In another instance, and anyone in the Northeast US can use this test. I used a continuous ping test on a few Sunday afternoons to test my ISP. I will not name them as we may have classmates that work for them. On Sunday afternoons around 3PM we experience a dramatic drop in connectivity, and I have always believed that it was the ISP either throttling or intentionally dropping service in my area. So, I used a continuous ping around the time that I thought this would happen. On 3 of the 4 Sundays that I tested the ping was either extremely long or timed out for several minutes at a time. The time outs occurred between my router and the ISP, so I knew it was them. I sent them the data, but as I am only the customer, it made no difference to them, and I still suffer through Sunday afternoons.

 

a day in the Life

This project was quite fun I must admit. I use these applications daily with my work and thus made them easy for
me to complete. 

            Word, Excel, and PowerPoint all have their advantages and disadvantages. Word is great for a project like this one where you simply need to document a day. Hence the extension for a Word document is .doc(x). It was probably the simplest program to use during this exercise because it was putting words on paper. 

However, if we turn the project just a little and require a percentage of day spent, or total hours spent then Excel would be the front runner for this work. 

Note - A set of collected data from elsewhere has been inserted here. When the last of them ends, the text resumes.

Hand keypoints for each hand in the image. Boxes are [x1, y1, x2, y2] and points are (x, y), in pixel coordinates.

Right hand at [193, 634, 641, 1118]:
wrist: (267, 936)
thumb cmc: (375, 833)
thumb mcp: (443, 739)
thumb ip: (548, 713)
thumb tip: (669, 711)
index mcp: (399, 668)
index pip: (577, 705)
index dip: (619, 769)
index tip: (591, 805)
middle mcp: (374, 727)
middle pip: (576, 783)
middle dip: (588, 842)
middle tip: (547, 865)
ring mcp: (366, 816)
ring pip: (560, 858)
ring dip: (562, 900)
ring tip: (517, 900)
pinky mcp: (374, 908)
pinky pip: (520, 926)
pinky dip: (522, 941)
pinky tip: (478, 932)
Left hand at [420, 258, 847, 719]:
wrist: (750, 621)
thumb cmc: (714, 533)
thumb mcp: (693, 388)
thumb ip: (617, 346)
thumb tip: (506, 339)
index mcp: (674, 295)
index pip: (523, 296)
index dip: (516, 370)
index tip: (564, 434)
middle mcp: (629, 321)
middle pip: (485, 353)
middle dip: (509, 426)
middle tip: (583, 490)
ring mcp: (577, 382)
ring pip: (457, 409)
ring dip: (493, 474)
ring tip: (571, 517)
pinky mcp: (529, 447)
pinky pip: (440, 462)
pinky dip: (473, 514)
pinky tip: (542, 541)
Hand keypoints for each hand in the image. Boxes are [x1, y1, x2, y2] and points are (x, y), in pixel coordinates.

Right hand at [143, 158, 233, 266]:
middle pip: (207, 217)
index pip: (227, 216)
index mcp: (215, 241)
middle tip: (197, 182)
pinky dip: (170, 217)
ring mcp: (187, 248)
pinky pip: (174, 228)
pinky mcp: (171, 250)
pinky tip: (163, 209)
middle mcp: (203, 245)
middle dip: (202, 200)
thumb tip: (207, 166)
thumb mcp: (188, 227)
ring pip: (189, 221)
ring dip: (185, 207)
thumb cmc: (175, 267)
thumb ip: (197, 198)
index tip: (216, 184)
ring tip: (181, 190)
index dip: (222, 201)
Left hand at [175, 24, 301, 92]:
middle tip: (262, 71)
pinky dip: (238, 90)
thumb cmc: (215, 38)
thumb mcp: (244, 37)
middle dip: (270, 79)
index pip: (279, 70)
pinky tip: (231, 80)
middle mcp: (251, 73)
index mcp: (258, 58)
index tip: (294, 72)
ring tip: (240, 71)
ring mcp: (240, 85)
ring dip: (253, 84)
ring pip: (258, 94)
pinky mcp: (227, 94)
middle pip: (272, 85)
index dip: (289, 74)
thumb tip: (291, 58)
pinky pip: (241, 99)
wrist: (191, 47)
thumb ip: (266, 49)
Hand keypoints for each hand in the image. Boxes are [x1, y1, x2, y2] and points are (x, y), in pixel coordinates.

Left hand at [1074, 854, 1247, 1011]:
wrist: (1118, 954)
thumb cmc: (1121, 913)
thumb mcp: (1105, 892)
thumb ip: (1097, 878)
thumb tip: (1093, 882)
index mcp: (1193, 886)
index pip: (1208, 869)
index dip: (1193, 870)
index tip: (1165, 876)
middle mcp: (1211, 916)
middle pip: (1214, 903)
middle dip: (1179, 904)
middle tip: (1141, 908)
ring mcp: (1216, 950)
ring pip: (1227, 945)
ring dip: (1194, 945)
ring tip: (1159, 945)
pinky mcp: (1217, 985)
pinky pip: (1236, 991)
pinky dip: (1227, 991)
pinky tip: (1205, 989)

Lastly, I would choose PowerPoint. It is sometimes finicky, and the controls are not in obvious locations. Actually, some are hidden altogether until you paste or add a particular object. So, for this project it was the least likely candidate. That being said, if we turn this a little more and need to present our day to a class, team, or professor then it would be ideal. 

With Word and Excel the functionality to present images, animations, and words is lacking. That is not to say it can’t be done, but it is simpler in PowerPoint.

            So, each program has its pros and con depending on the needs of the creator. Word would be used exclusively for a written project such as this essay where charts and graphics are not needed. Excel is exclusively for displaying and calculating information in spreadsheet style or graphical chart. PowerPoint is for presentations to others, with animated and graphical capabilities. Collectively the three programs are a great set to accomplish most projects that would be assigned in a classroom or working environment.